Towards Understanding Human Emotional Fluctuations with Sparse Check-In Data
Sagar Paresh Shah, Ga Wu, Sean W. Kortschot, Samuel Daviau
TL;DR
The paper tackles the data sparsity challenge in predicting human emotional shifts from sparse user check-ins by proposing MSPSC, a probabilistic framework that fuses core affect psychology with personalized, environment-aware learning. It models the mood state as $e^u \in \mathcal{E}$ with $|\mathcal{E}|=64$ and uses a hidden factor $\mathbf{z}$ to capture joint effects across historical checks and current environmental factors, incorporating a personalization vector $\mathbf{w}^u$ and a utility-driven feedback loop. Clustering of influential environmental factors and a top-$k$ similarity strategy enable targeted retrieval of relevant past moments, while the utility function updates $\mathbf{w}^u$ based on agreement between predictions and self-reported emotions.
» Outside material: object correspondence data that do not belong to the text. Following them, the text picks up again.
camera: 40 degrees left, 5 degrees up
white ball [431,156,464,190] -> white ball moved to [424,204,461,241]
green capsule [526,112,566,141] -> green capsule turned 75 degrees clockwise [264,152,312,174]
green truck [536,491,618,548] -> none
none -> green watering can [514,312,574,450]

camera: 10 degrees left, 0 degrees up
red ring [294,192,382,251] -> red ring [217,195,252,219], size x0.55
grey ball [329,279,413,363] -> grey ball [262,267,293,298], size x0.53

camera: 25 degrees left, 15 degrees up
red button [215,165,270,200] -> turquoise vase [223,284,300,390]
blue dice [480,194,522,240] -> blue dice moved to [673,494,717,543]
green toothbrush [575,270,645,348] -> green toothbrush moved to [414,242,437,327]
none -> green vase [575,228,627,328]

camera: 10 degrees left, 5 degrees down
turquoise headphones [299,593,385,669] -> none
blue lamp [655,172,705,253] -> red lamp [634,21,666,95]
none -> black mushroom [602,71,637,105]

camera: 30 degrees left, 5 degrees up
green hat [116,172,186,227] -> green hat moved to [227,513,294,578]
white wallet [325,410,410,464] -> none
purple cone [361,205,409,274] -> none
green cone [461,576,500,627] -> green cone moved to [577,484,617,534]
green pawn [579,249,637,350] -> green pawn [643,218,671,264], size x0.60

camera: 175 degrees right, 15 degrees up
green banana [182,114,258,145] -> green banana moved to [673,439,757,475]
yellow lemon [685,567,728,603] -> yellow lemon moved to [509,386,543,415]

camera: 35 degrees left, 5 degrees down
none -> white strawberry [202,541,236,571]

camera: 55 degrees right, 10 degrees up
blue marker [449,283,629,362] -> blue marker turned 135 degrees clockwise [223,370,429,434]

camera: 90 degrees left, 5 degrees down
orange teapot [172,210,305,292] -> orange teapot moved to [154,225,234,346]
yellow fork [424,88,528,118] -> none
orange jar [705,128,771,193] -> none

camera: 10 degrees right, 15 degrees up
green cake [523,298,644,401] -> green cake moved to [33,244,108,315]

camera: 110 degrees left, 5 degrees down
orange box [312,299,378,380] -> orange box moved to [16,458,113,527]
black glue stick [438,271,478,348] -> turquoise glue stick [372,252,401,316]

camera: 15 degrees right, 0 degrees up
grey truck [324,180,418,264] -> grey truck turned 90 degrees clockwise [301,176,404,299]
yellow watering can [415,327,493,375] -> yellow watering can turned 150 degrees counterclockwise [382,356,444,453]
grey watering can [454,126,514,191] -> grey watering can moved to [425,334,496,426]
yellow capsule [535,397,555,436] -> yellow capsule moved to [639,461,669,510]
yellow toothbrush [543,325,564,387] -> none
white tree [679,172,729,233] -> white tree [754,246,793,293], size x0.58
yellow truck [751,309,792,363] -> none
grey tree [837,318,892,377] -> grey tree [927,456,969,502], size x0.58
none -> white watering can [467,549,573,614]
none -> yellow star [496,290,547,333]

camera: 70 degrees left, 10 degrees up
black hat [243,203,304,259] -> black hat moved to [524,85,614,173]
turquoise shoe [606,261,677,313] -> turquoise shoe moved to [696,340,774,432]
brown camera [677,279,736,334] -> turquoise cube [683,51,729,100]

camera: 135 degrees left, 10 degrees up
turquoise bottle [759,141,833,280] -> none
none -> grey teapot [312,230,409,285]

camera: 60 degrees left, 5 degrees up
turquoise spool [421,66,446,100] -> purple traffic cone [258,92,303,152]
Empirical results show MSPSC outperforms baselines, achieving significant accuracy on sparse data (including about $60\%$ accuracy on a $64$-class mood grid) and demonstrating robustness for users with limited activity, indicating strong potential for real-world deployment in UpBeing and similar self-report-driven systems.
Abstract
Data sparsity is a key challenge limiting the power of AI tools across various domains. The problem is especially pronounced in domains that require active user input rather than measurements derived from automated sensors. It is a critical barrier to harnessing the full potential of AI in domains requiring active user engagement, such as self-reported mood check-ins, where capturing a continuous picture of emotional states is essential. In this context, sparse data can hinder efforts to capture the nuances of individual emotional experiences such as causes, triggers, and contributing factors. Existing methods for addressing data scarcity often rely on heuristics or large established datasets, favoring deep learning models that lack adaptability to new domains. This paper proposes a novel probabilistic framework that integrates user-centric feedback-based learning, allowing for personalized predictions despite limited data. Achieving 60% accuracy in predicting user states among 64 options (chance of 1/64), this framework effectively mitigates data sparsity. It is versatile across various applications, bridging the gap between theoretical AI research and practical deployment.